Defying Classification

by Malcolm Tredinnick

Sun 18 Nov 2007

The Disappointing State Of Chess Scandals

Posted at 13:22 +1100

In today's (well, tomorrow's if you're in the US, since the article is dated "Sunday" and it's still Saturday in the USA as I write this) Washington Post, there's an op-ed by Paul Hoffman about cheating in chess. Worth reading if you've ever been confused into thinking chess was a game played by ladies and gentlemen.

Although the article focuses on the more ridiculous side of cheating allegations, the ones that were typically completely unfounded, the issue isn't a non-event. The reason farcical allegation arise is because they're not always wrong! It's also very easy to accidentally appear to be cheating or step over the line slightly as far as ethical behaviour goes.

Well-meaning parents of junior players often fuss over their offspring. Passing them a sandwich or reminding them to have a drink or a snack bar so they don't lose energy (often distracting the opponent and the games around them at the same time). At the same time, well-meaning parent or grandparent might also remind the kid "and don't forget to watch your rooks like we discussed" or "don't forget to take your time." Nope. Busted. Once the game starts (in tournament conditions), no outside help allowed! As a tournament director, I've had more than one parent counter such requests (to please don't help their child) with "but they're just a child." So?? They enter under the same conditions as everybody else, not as part of a four person team of trainers and in-game coaches. Disappointingly (for me), this kind of over-protective and ultimately over-the-line behaviour is so often driven by a wish for a better score at all costs; confusing good score with good overall result. For tournament organisers, finding the right balance between an enjoyable atmosphere (locking parents in a storage room, as seen in the Searching For Bobby Fisher movie, is sometimes desirable, but not particularly polite or welcomed) and one that is under control is very hard.

Then there are the players (usually quite experienced ones) who will want to talk about your game with you whilst it's going on. Aside from the distraction, it's also grounds for forfeit. If a strong player says "your position will be fine once you exchange rooks. You're doing well, aren't you?", forgetting that you might not realise that, think of the help you've just received. Of course, strong player could be completely wrong in their assessment, but it's still somewhere between distracting to you and disadvantageous to your opponent. Often strong player doesn't even realise they're providing assistance, be it good or bad. I've personally had this happen to me so frequently that I don't think the offenders realise how often they are doing it.

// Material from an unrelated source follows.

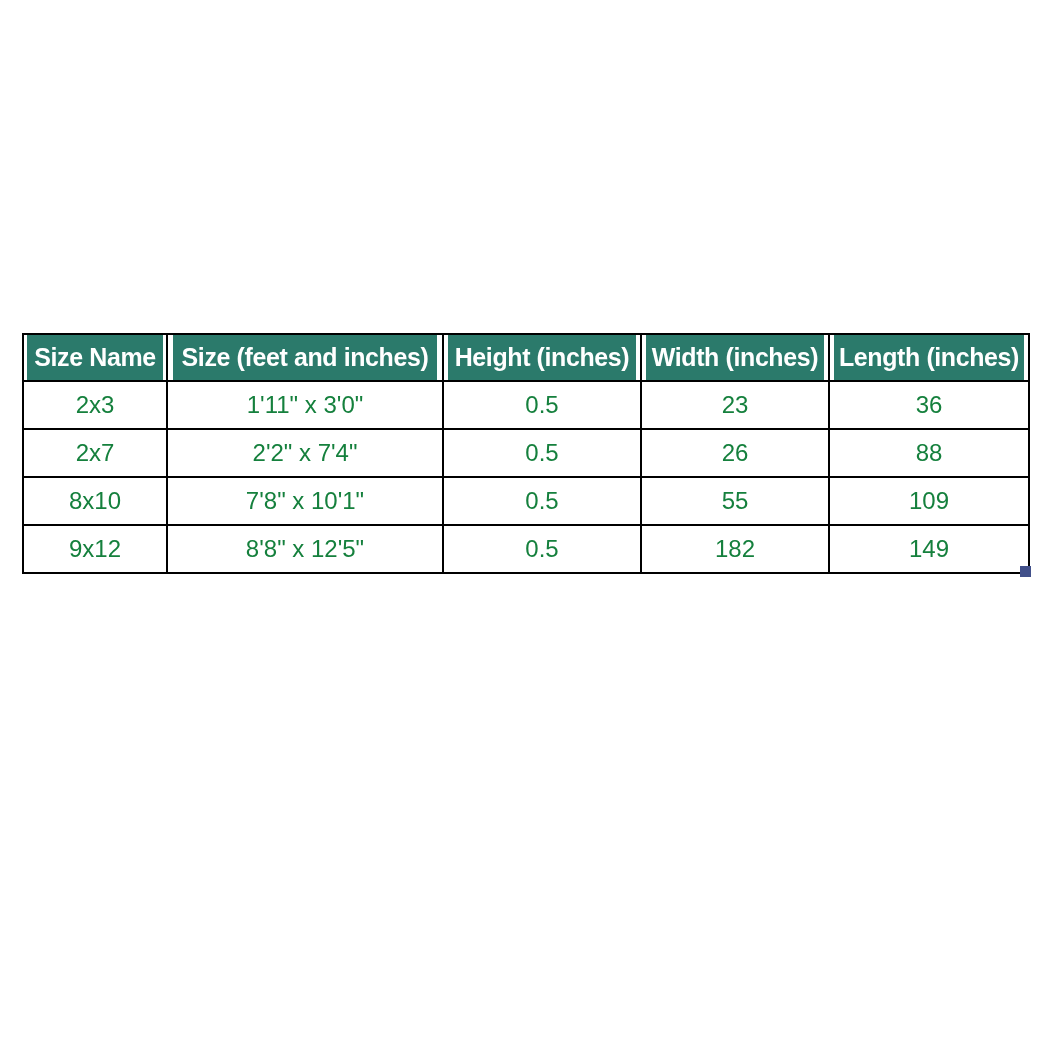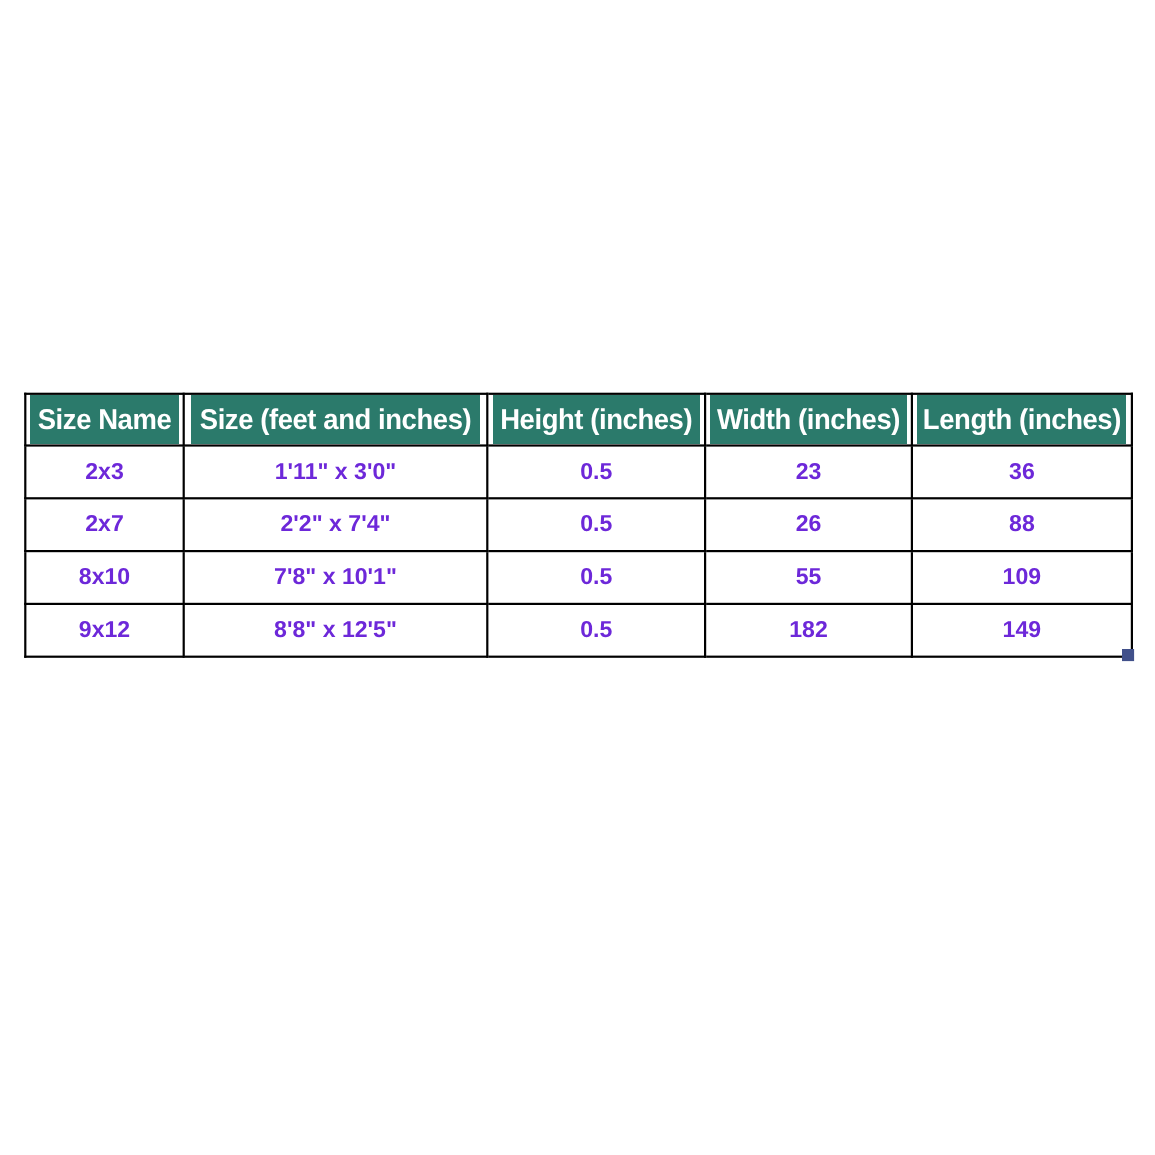"Size Name" #table-wrap { margin-top: 24px -> none }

Finally, another example of perceived cheating (which is usually, but not always, quite the opposite) is The Foreign Language Conversation. A lot of people don't speak English as their first language. Particularly at chess tournaments. It's a great place to meet immigrants and foreign tourists, since it's such an international game and, traditionally, it's the central and eastern European countries who have supplied the strongest players. So imagine you are playing Person A. Person A has a tendency to walk around when it's not their move (neither illegal nor uncommon; I usually can't sit still for the entire three to six hours when I'm playing). Suppose they also wander over to their friend, Person B, and start chatting away in their common native, non-English language. After a while, you see Person A gesticulating towards your game. A-ha (you think)! Clearly, he's getting advice. Time to raise a stink. How do you know? He was possibly just indicating he had to stop talking now and get back to his game, whilst his friend was insisting he waited just a minute to hear the end of the story. Or maybe they were making dinner plans and Person A was indicating "my opponent! He's playing so well! It'll be a few more hours." I'm not saying all of these situations are innocent (I've seen more than a few that I'm sure were in-game help sessions), but it's pretty much unprovable either way. So the only result is confusion and hurt feelings all around.

This isn't to claim that cheating doesn't happen. There are lots of documented and, sadly, very recent cases of people losing their grip on why they're playing. I've personally witnessed one case of somebody throwing a game: at a world under 12(!) tournament, of interest to me because it was done to guarantee the lucky winner third place ahead of a group including the Australian representative. The appeal wasn't upheld in that case, because, short of a confession, it's impossible to prove anything. Still, if somebody scores 9.5/10 and then loses simply in round 11 when they are already guaranteed first place and the "winner" is from the same country and is thus guaranteed third place... well, there's no real doubt in my mind. (For those wondering, world under 12's is still a pretty serious tournament. The winner of that particular event in 1998 is currently in the world's top 10, the silver medallist is in the top 40, the Australian representative is the current number two in Australia. Other players finishing in a tie for fourth include the current number two Indian player and another player in the world's top 50. Those kids can play!)

All this disappoints me a great deal. A well organised, well run chess tournament with a nice group of participants is a lot of fun. I enjoy them. Unfortunately, there always seem to be off-the-board problems that make it more annoying than fun in so many cases. Fortunately (or unfortunately), I'm becoming better at being able to deciding to ignore all the gaming that's going on unless it affects me directly. This is unfortunate because it means I spend a lot of the event simply avoiding people who want to do nothing else but talk about, perpetuate or create the scandals.